Pitt Study Could Advance Fight Against Diabetes, Obesity

Researchers crack enzyme code that plays role in glycerol metabolism

Researchers at the University of Pittsburgh School of Medicine have become the first to decipher the three-dimensional structure of a membrane-bound enzyme that plays a crucial role in glycerol metabolism —a discovery that could lead to important advances against obesity, diabetes, and a potential host of other diseases.

Their findings were reported in the March 4 issue of the Proceedings of the National Academy of Sciences.

The sugar-alcohol glycerol is an essential source of energy that is required to help drive cellular respiration. In addition to powering some of the most central reactions of the body, glycerol also provides key precursors needed to regulate fatty acid and sugar metabolism. Figuring out the complex ways that cells break down or produce glycerol and use this vital chemical could be critical to combating obesity, diabetes, and other chronic disorders.

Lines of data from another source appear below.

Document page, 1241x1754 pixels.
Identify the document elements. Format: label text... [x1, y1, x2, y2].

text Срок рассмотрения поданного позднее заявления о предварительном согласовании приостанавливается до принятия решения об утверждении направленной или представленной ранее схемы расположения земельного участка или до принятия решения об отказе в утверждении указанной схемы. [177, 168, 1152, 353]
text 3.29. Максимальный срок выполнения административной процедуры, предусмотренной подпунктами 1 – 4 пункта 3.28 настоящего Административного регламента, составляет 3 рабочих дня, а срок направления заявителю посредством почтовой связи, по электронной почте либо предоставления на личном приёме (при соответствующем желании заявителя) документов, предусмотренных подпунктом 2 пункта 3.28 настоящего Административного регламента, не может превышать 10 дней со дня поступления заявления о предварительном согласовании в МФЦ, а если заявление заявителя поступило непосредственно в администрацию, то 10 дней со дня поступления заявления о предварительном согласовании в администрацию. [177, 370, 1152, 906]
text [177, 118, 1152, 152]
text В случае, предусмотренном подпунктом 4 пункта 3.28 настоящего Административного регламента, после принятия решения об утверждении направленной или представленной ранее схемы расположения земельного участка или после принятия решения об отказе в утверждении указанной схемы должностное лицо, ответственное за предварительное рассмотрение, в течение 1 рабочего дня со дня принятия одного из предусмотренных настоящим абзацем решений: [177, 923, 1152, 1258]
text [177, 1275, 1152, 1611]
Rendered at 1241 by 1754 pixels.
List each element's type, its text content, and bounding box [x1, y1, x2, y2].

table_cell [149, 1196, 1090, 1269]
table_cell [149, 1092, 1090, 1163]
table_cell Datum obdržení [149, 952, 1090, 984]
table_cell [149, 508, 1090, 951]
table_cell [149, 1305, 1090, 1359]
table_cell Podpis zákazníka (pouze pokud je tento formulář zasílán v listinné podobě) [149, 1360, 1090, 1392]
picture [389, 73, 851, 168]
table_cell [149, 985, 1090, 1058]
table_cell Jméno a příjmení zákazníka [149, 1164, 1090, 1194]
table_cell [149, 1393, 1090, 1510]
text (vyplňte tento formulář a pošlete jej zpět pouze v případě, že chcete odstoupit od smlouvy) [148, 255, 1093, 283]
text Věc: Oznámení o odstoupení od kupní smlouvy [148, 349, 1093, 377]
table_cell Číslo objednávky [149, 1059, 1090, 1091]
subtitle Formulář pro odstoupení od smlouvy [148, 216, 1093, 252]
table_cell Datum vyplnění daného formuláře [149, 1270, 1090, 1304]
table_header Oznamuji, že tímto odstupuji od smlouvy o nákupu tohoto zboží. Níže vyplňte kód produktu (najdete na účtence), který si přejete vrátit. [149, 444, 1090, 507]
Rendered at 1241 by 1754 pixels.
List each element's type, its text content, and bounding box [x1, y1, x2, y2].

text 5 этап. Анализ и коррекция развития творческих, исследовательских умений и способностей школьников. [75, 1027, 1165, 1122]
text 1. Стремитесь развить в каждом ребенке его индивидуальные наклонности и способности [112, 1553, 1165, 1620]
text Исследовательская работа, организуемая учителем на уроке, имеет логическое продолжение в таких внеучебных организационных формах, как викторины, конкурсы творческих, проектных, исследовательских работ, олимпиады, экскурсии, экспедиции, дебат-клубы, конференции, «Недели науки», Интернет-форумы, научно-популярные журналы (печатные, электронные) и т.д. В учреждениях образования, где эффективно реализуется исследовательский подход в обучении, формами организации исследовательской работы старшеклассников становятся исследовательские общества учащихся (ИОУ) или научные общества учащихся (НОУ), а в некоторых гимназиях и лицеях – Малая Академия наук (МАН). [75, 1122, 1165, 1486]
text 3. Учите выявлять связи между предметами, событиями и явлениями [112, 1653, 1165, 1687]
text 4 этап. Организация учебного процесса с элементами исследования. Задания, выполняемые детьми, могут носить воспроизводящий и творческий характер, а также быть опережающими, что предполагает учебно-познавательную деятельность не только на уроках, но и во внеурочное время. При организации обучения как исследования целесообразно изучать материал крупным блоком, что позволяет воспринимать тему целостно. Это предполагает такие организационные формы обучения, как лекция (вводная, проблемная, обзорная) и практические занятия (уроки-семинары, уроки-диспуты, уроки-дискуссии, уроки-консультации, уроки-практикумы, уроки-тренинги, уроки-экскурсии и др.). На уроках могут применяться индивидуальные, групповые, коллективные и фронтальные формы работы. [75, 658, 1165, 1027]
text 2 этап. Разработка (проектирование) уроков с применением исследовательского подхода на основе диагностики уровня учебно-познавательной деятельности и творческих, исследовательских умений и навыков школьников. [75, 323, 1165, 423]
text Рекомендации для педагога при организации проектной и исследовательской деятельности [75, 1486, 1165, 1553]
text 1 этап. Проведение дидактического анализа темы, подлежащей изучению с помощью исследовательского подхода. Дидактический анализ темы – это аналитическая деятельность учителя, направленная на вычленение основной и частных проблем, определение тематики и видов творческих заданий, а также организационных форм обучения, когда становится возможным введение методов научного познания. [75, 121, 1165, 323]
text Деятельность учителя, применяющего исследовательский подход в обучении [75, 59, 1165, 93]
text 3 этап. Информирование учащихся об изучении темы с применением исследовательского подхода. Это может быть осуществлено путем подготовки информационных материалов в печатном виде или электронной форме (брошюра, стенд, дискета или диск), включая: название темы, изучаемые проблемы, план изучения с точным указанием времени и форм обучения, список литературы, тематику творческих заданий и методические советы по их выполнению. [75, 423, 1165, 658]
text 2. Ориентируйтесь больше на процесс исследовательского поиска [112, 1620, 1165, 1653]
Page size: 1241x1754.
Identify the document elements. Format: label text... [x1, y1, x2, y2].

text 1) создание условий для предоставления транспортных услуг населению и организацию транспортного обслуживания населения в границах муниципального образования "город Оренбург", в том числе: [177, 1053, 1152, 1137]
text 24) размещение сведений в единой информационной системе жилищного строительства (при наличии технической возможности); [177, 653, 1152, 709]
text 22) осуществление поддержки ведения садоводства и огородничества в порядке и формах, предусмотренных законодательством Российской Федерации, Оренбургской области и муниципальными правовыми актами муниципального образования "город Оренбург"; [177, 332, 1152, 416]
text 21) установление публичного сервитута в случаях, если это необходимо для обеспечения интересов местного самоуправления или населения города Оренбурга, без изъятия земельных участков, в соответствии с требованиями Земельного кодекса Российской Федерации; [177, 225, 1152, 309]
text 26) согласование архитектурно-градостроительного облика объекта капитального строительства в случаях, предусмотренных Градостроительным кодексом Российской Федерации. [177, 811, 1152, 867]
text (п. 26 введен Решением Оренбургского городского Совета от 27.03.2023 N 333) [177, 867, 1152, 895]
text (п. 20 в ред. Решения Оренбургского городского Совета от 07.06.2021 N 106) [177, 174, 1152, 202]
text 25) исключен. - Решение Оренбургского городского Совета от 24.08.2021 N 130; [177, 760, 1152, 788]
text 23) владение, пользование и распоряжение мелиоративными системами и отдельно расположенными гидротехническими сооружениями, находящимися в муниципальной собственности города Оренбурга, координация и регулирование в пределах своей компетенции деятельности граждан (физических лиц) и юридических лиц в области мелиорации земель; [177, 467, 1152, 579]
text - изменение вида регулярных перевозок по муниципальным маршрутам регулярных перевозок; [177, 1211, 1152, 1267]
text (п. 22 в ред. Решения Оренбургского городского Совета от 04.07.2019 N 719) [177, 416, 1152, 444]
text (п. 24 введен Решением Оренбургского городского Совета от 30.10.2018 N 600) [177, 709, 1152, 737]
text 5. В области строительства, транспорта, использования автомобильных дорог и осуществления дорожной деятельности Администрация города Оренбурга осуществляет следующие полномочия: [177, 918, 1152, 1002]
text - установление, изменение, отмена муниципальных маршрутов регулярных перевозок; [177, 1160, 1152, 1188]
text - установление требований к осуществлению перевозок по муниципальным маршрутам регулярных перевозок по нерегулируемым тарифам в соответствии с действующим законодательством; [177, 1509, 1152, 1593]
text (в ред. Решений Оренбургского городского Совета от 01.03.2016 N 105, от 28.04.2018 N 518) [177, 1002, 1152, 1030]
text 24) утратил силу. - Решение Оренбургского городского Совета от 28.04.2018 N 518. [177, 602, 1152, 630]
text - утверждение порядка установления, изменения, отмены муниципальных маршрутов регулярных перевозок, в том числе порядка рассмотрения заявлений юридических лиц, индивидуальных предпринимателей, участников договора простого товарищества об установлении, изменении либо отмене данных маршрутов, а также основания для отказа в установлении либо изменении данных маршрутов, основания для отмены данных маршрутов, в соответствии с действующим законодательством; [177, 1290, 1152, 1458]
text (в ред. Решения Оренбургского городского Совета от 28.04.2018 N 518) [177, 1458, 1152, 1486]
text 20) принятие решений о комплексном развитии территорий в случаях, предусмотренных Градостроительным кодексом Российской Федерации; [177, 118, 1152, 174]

Recent findings also have linked glycerol metabolism to cellular processes related to aging, infectivity in certain organisms such as Mycobacterium tuberculosis, and other energy-related illnesses.

“Everybody wants a golden bullet for obesity, and certainly we need better ways of controlling diabetes,” said Joanne I. Yeh, the study’s senior author and a professor of structural biology at Pitt. “I think that glycerol metabolism will be on the forefront of developing treatments for these diseases and so many others, since it is a pivotal yet underappreciated link among some very important metabolic pathways.”

The protein structure that Yeh’s team solved is a large enzyme called Sn-glycerol-3-phosphate dehydrogenase—known simply as GlpD—found in abundance in the cell membranes of almost all organisms, including humans. GlpD is a monotopic membrane protein, which means that although it is embedded partially in the cell membrane, the protein does not span the entire membrane to the interior of the cell. As a result, it is technically challenging to produce enough highly purified and active protein to obtain clear, relevant information about the enzyme’s atomic structure. This study marks the highest resolution structure of a monotopic membrane protein that scientists have solved to date, one of only a handful of structures of this important class of membrane proteins that have been determined.

“These findings and data help to fill an important scientific and technical gap in the structural field. They also present new information and ideas about how the enzyme works and the importance of the cell membrane in stabilizing the enzyme and in processes related to energy production,” said Yeh, who published the paper with postdoctoral research associate Unmesh N. Chinte and research assistant professor Shoucheng Du, both in Pitt’s Department of Structural Biology.

Studying the proteins and enzymes involved in oxidative and glycerol metabolism as well as characterizing their structures, functions, and regulatory relationships has been a major research focus of Yeh’s lab. It took Yeh and her colleagues only three months—an unusually short time—to decipher the set of 3-D structures of GlpD isolated from E. coli bacteria, thanks to other methodologies they developed in earlier studies.

With the GlpD structure in hand, Yeh’s team is already examining how mutating, or changing, certain amino acids in the enzyme affects its function and fold. These studies target the roles that these specific amino acids play in enzymatic function and regulation of activity. These questions are important because glycerol metabolism is a key link between sugar and fatty acid metabolism. The Pitt group also has determined the atomic resolution structures of other enzymes involved in mediating glycerol and oxidative metabolism. In all, these structural results provide some of the first three-dimensional views of these highly important proteins and enzymes.

The study was funded by the National Institutes of Health. A link to the online paper is available at www.pnas.org/cgi/reprint/0712331105v1.